Acoustic panels are utilized to change the acoustic qualities of a space, such as a room, studio, theater, stadium, etc. A wide variety of acoustic-affecting materials, such as acoustic absorbers are employed. A conventional acoustic panel 10, commonly used in recording studios, home theaters, concert halls, churches, offices, factories, etc., to reduce the amount of reverberant (reflected) sound energy and thereby improve the recording and/or listening environment, is illustrated in FIG. 1. The illustrated acoustic panel 10 has a main body portion 12 with a front face 14 and an opposite rear face 16. The front face 14 has an irregular or convoluted shape and is the surface that is designed to face a sound source within a space, such as a musical instrument within a room in which the acoustic panel 10 is being used. The rear surface 16 has a planar configuration that facilitates mounting the acoustic panel 10 to a wall or ceiling. Advantages of conventional acoustic panels with convoluted surfaces, such as illustrated in FIG. 1, include weight reduction and improved random incidence sound absorption performance.
It is known that improved sound absorption performance can be achieved by applying a semi-permeable, airflow-resistive facing to the planar surface of a conventional non-convoluted acoustic panel that is exposed to a sound source. For planar sound absorber surfaces, lamination of such a facing material to the acoustic panel is typically achieved using conventional adhesive systems or bonding technologies. The improvements in sound absorption performance for these planar, non-convoluted panels can range up to 100% or more at some frequencies. Unfortunately, it is not practical to attach a facing layer of material to acoustic panel surfaces with irregular or convoluted shapes, such as the front surface 14 of the acoustic panel 10 illustrated in FIG. 1.

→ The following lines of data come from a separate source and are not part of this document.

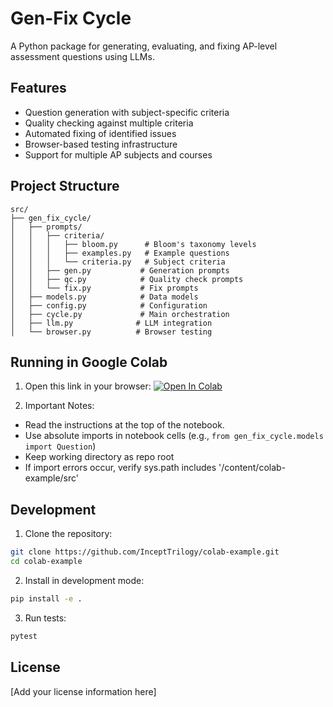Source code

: # Gen-Fix Cycle

A Python package for generating, evaluating, and fixing AP-level assessment questions using LLMs.

## Features

- Question generation with subject-specific criteria
- Quality checking against multiple criteria
- Automated fixing of identified issues
- Browser-based testing infrastructure
- Support for multiple AP subjects and courses

## Project Structure

```
src/
├── gen_fix_cycle/
│   ├── prompts/
│   │   ├── criteria/
│   │   │   ├── bloom.py      # Bloom's taxonomy levels
│   │   │   ├── examples.py   # Example questions
│   │   │   └── criteria.py   # Subject criteria
│   │   ├── gen.py           # Generation prompts
│   │   ├── qc.py            # Quality check prompts
│   │   └── fix.py           # Fix prompts
│   ├── models.py            # Data models
│   ├── config.py            # Configuration
│   ├── cycle.py             # Main orchestration
│   ├── llm.py              # LLM integration
│   └── browser.py          # Browser testing
```

## Running in Google Colab

1. Open this link in your browser: [![Open In Colab](https://colab.research.google.com/assets/colab-badge.svg)](https://colab.research.google.com/github/InceptTrilogy/colab-example/blob/master/src/notebooks/gen_fix_cycle.ipynb)

2. Important Notes:
- Read the instructions at the top of the notebook.
- Use absolute imports in notebook cells (e.g., `from gen_fix_cycle.models import Question`)
- Keep working directory as repo root
- If import errors occur, verify sys.path includes '/content/colab-example/src'

## Development

1. Clone the repository:
```bash
git clone https://github.com/InceptTrilogy/colab-example.git
cd colab-example
```

2. Install in development mode:
```bash
pip install -e .
```

3. Run tests:
```bash
pytest
```

## License

[Add your license information here]
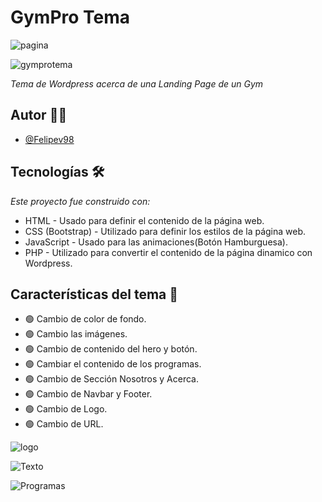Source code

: # GymPro Tema
![pagina](https://user-images.githubusercontent.com/83327665/143155476-b7a1c96d-d317-4346-ba7e-0fc9510b4866.jpg)


![gymprotema](https://user-images.githubusercontent.com/83327665/143155526-72a2d18e-17ad-4792-bf5b-9660a83573eb.png)


_Tema de Wordpress acerca de una Landing Page de un Gym_

## Autor 🧑‍💼

- [@Felipev98](https://github.com/Felipev98/)

## Tecnologías 🛠️

_Este proyecto fue construido con:_

* HTML - Usado para definir el contenido de la página web. 
* CSS (Bootstrap) -  Utilizado para definir los estilos de la página web.
* JavaScript - Usado para las animaciones(Botón Hamburguesa).
* PHP - Utilizado para convertir el contenido de la página dinamico con Wordpress.


## Características del tema 📌

- 🟢 Cambio de color de fondo.
- 🟢 Cambio   las imágenes.
- 🟢 Cambio de contenido del hero y botón.
- 🟢 Cambiar el contenido de los programas.
- 🟢 Cambio de Sección Nosotros y Acerca.
- 🟢 Cambio de Navbar y Footer.
- 🟢 Cambio de Logo.
- 🟢 Cambio de URL.

![logo](https://user-images.githubusercontent.com/83327665/143157073-3e9382e1-0dc9-4a59-b42e-bad3c76a4e4f.png)


![Texto](https://user-images.githubusercontent.com/83327665/143157095-75778feb-fe2a-4b27-8b60-229b52d2b065.png)


![Programas](https://user-images.githubusercontent.com/83327665/143157115-b82ba5dc-d05b-460e-b293-013e3fddd7cc.png)




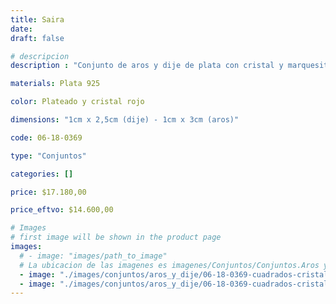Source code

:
 ```yaml
---
title: Saira
date: 
draft: false

# descripcion
description : "Conjunto de aros y dije de plata con cristal y marquesita"

materials: Plata 925

color: Plateado y cristal rojo

dimensions: "1cm x 2,5cm (dije) - 1cm x 3cm (aros)"

code: 06-18-0369

type: "Conjuntos"

categories: []

price: $17.180,00

price_eftvo: $14.600,00

# Images
# first image will be shown in the product page
images:
  # - image: "images/path_to_image"
  # La ubicacion de las imagenes es imagenes/Conjuntos/Conjuntos.Aros y Dije/06-18-0369-saira
  - image: "./images/conjuntos/aros_y_dije/06-18-0369-cuadrados-cristal-rojos_a.JPG"
  - image: "./images/conjuntos/aros_y_dije/06-18-0369-cuadrados-cristal-rojos_b.JPG"
---
```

In addition, it is known that an airflow-resistive facing applied to the rear planar surface of a conventional acoustic panel, such as the rear surface 16 of the acoustic panel 10 illustrated in FIG. 1, wherein the airflow-resistive facing is positioned against a mounting surface, such as a wall or ceiling, is ineffective in improving sound absorption performance because of the close proximity of the facing to an impermeable reflective surface. The close proximity inhibits the oscillatory flow of sound pressure waves through the facing, which in turn limits the viscous loss of acoustical energy by this action. As such, conventional acoustic panels with a convoluted surface do not incorporate airflow-resistive materials to either side thereof.